"There’s a dark little joke exchanged by educators with a dissident streak: Rip Van Winkle awakens in the 21st century after a hundred-year snooze and is, of course, utterly bewildered by what he sees. Men and women dash about, talking to small metal devices pinned to their ears. Young people sit at home on sofas, moving miniature athletes around on electronic screens. Older folk defy death and disability with metronomes in their chests and with hips made of metal and plastic. Airports, hospitals, shopping malls—every place Rip goes just baffles him. But when he finally walks into a schoolroom, the old man knows exactly where he is. “This is a school,” he declares. “We used to have these back in 1906. Only now the blackboards are green.”
-Wallis, Claudia and Steptoe, Sonja. "How to Bring Our Schools out of the 20th Century" Time. Dec 18, 2006.
In the intro to this article, the authors point out that while the world is changing rapidly around us, education seems to be a bit frozen in time. So the question is, how is my school, North Hunterdon High School, manging to catch up and keep up with the times??
In many ways, North Hunterdon High School, is embracing 21st Century Skills and even leading the movement in our district, county, and state. Four years ago, as part of a literacy program, a group of 7 teacher, including myself, designed a course based on 21st Century Skills. This course, Advanced Academic Literacies (AAL) is geared to prepared students to be successful members and contributors to the 21st Century. The course is intended to train students in a variety of literacy skills that they can apply throughout their academic and professional careers, including reading, writing, listening, and speaking skills, as well as information, science, economics, technology, mathematics, social, visual, global and multicultural studies. In reality when faced with time constraints and varying classroom dynamics, we cover some of these topics in greater depth than other. The course theme (adventure tour companies) engages students in working as teams to develop plans for a travel company and to create all the materials associated with running a business and operating an international tour, from the inception of a company name to the simulation of an authentic corporate presentation. Effective groups (and not all are effective!) are marked by team unity, work ethic, professionalism, and creativity. From mind-sparking and reframing to organization and time management, AAL students learn to (or at least have the opportunity to learn to) communicate, overcome obstacles, evaluate information, conduct research, transfer knowledge, apply revisions, embrace technology, and market their products. The fact that we were asked to create the course, given time to create the materials (we have no text book - all of our extensive materials are teacher created), and are currently entering our 4th year of teaching this required course is proof that my school has embraced 21st Century skills.
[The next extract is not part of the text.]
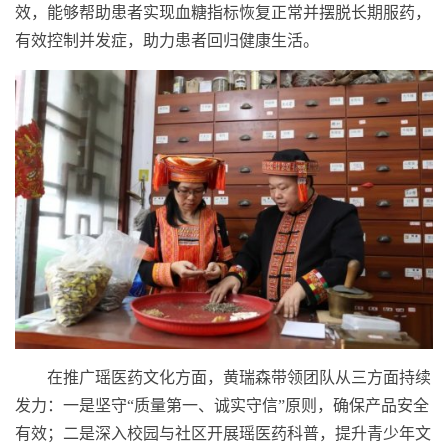
效，能够帮助患者实现血糖指标恢复正常并摆脱长期服药，
有效控制并发症，助力患者回归健康生活。
在推广瑶医药文化方面，黄瑞森带领团队从三方面持续
发力：一是坚守“质量第一、诚实守信”原则，确保产品安全
有效；二是深入校园与社区开展瑶医药科普，提升青少年文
However, in many ways, North Hunterdon still needs to continue to get on board with this agenda. One semester of 21st century skills is not enough. We need to continue to train teachers about how to integrate these skills (technology, authentic problem solving situations, social skills, communication, team work, etc.) into all aspects of the curriculum. Many teachers are already very innovative and/or eager to learn new strategies, but others remain hesitant, sceptical, and even critical of these changes. Over the least 4 years of creating and then implementing AAL, I have been shocked by the resistance we have faced from, not administrators, but other teachers about the validity and necessity of 21st century skills. But on the other hand, I have so many supportive and creative colleagues as well. I guess like anything else in education and life, change takes time and is never easy. But I don't think there is any way to ignore that education is moving towards 21st century learning. And if we don't get on board we will be left behind.